Other changes to seeds

Add a new exported function tar_seed_create() which creates target-specific pseudo-random number generator seeds.
Add an "RNG overlap" section in the tar_seed_create() help file to justify and defend how targets and tarchetypes approach pseudo-random numbers.
Add function tar_seed_set() which sets a seed and sets all the RNG algorithms to their defaults in the R installation of the user. Each target now uses tar_seed_set() function to set its seed before running its R command (#1139).
Deprecate tar_seed() in favor of the new tar_seed_get() function.

Other cloud storage improvements

For all cloud targets, check hashes in batched LIST requests instead of individual HEAD requests (#1172). Dramatically speeds up the process of checking if cloud targets are up to date.
For AWS S3 targets, tar_delete(), tar_destroy(), and tar_prune() now use efficient batched calls to delete_objects() instead of costly individual calls to delete_object() (#1171).
Add a new verbose argument to tar_delete(), tar_destroy(), and tar_prune().
Add a new batch_size argument to tar_delete(), tar_destroy(), and tar_prune().
Add new arguments page_size and verbose to tar_resources_aws() (#1172).
Add a new tar_unversion() function to remove version IDs from the metadata of cloud targets. This makes it easier to interact with just the current version of each target, as opposed to the version ID recorded in the local metadata.

Other improvements

Migrate to the changes in clustermq 0.9.0 (@mschubert).
In progress statuses, change "started" to "dispatched" and change "built" to "completed" (#1192).
Deprecate tar_started() in favor of tar_dispatched() (#1192).
Deprecate tar_built() in favor of tar_completed() (#1192).
Console messages from reporters say "dispatched" and "completed" instead of "started" and "built" (#1192).
The crew scheduling algorithm no longer waits on saturated controllers, and targets that are ready are greedily dispatched to crew even if all workers are busy (#1182, #1192). To appropriately set expectations for users, reporters print "dispatched (pending)" instead of "dispatched" if the task load is backlogged at the moment.

**Input data:**
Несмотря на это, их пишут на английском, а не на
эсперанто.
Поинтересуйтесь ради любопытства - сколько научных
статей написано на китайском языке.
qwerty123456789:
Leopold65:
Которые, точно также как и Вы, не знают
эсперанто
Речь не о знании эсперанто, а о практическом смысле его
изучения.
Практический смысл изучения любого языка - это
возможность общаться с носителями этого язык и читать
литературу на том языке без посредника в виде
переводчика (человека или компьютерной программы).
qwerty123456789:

**Exercise objective:** Retype the portion of the release notes starting with "Deprecate tar_built() in" and going on through "at the moment.".

**Response area:**
Deprecate tar_built() in favor of tar_completed() (#1192).
Console messages from reporters say "dispatched" and "completed" instead of "started" and "built" (#1192).
The crew scheduling algorithm no longer waits on saturated controllers, and targets that are ready are greedily dispatched to crew even if all workers are busy (#1182, #1192). To appropriately set expectations for users, reporters print "dispatched (pending)" instead of "dispatched" if the task load is backlogged at the moment.